World-Renowned Musicians and Scholars perform at UNC Asheville, October 2-6, 2014
by Steve Plever
Musicians, scholars and activists from around the nation and abroad will gather at UNC Asheville October 2-6 for Ecomusics & Ecomusicologies 2014: Dialogues – five days of concerts and workshops connecting music and ecological awareness.
Music performances will be held at UNC Asheville’s indoor and outdoor spaces and extend to off-campus music venues. Scholars from 26 U.S. states, Canada, Finland, the United Kingdom and Australia will contribute to workshops that comprise the third annual global Ecomusicologies conference. Prior conferences were held in Brisbane, Australia (2013) and New Orleans (2012).
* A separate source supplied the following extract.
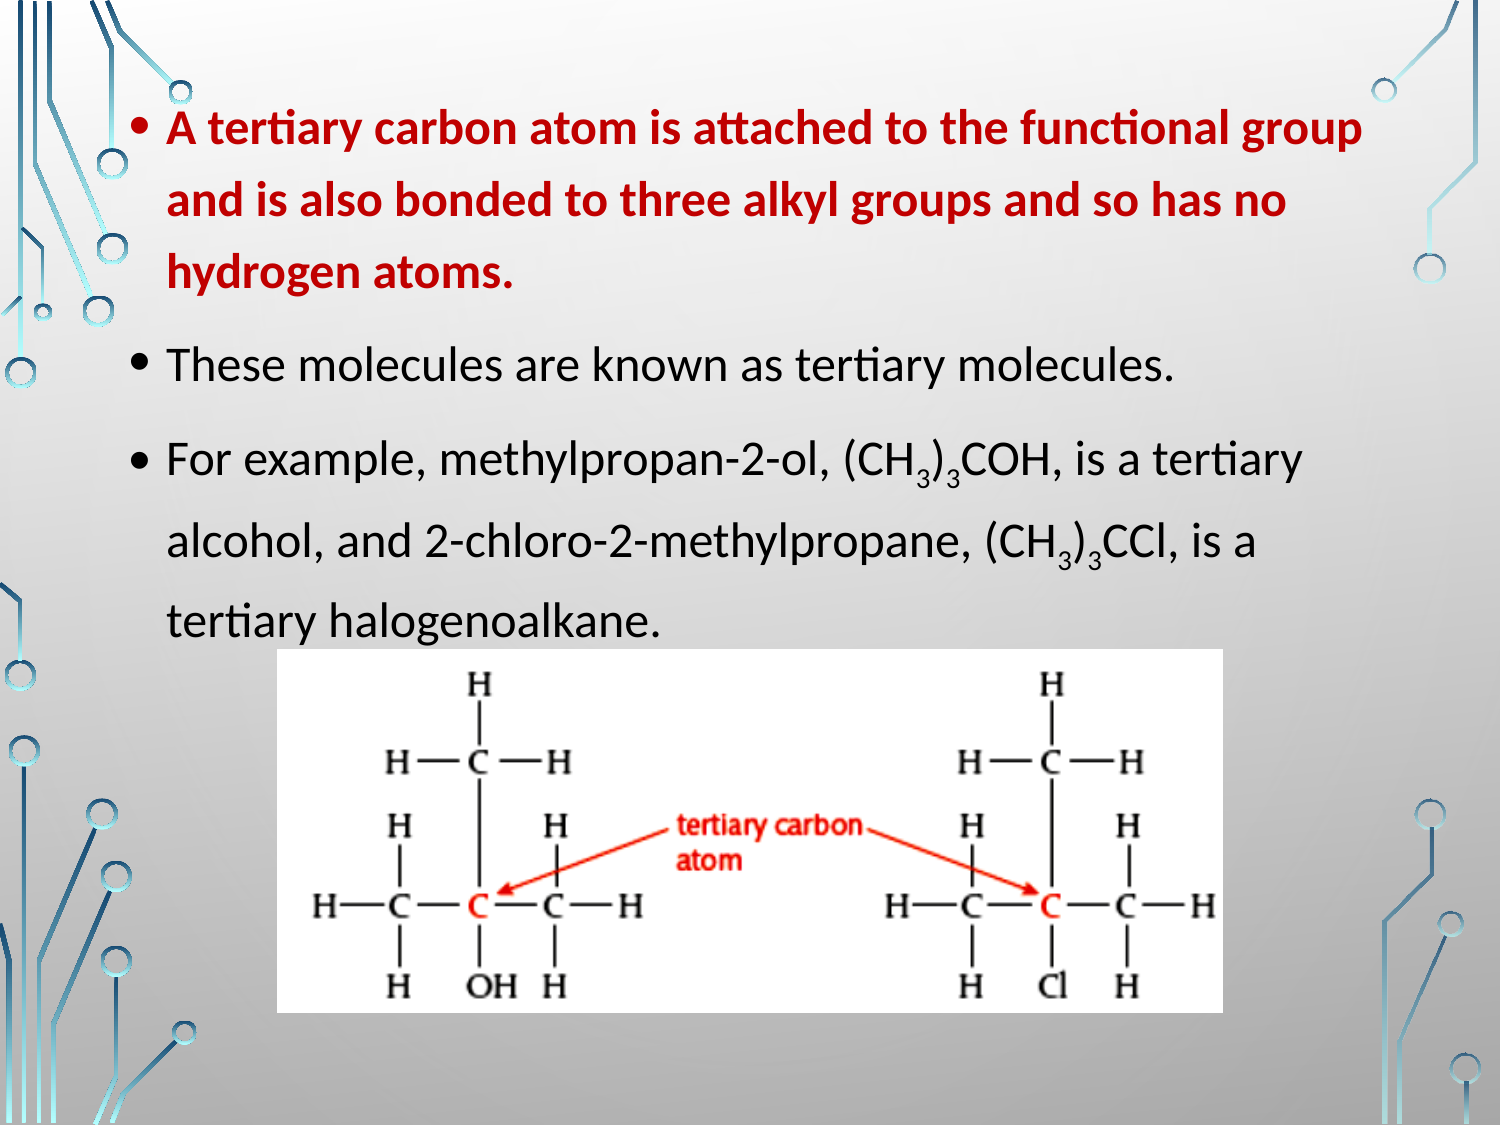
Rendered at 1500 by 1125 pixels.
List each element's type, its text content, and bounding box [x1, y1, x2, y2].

“Dialogues – verbal, musical and ecological – are keys to our interconnected world,” said William Bares, conference organizer, jazz pianist, and UNC Asheville assistant professor of music. “Music reaches people on the emotional level and can help us ‘feel’ connections to each other and to the larger environment.”
“Hosting this international conference allows UNC Asheville to showcase and celebrate transdisciplinary sustainability scholarship, practice and activism,” said Sonia Marcus, UNC Asheville director of sustainability. “It will be the centerpiece of the university’s Fall Greenfest highlighting campus sustainability efforts.”
Ecomusics and Ecomusicologies 2014’s first day will be highlighted by The Crossroads Project – a collaboration between the Fry Street Quartet and physicist Robert Davies of Utah State University, who focuses on communicating the science of climate change, energy and sustainability. The concert takes place at 7 p.m. Thursday, October 2, 2014 at UNC Asheville’s Lipinsky Auditorium.
Seven-time Grammy Award winner Paul Winter, whose pioneering compositions incorporating recordings of whales and wolves raised awareness about endangered species, will present The Music of Humans and Other Species at Isis Restaurant and Music Hall in West Asheville at 8 p.m. Friday, October 3, 2014.
Outdoor music will envelop UNC Asheville’s campus at 12:30 p.m. Saturday, October 4, 2014 when 99 percussionists led by Andy Bliss and the nief-norf Project perform Inuksuit by composer John Luther Adams, winner of the 2014 Pulitzer Prize for music.
Some events are free and open to the public. Conference registration is $125 for the public, $75 for students and $30 for UNC Asheville students, and includes admission to all concerts, workshops and panels. Tickets to individual concerts are also available. Registration, tickets and information are available at ecomusicologies.org.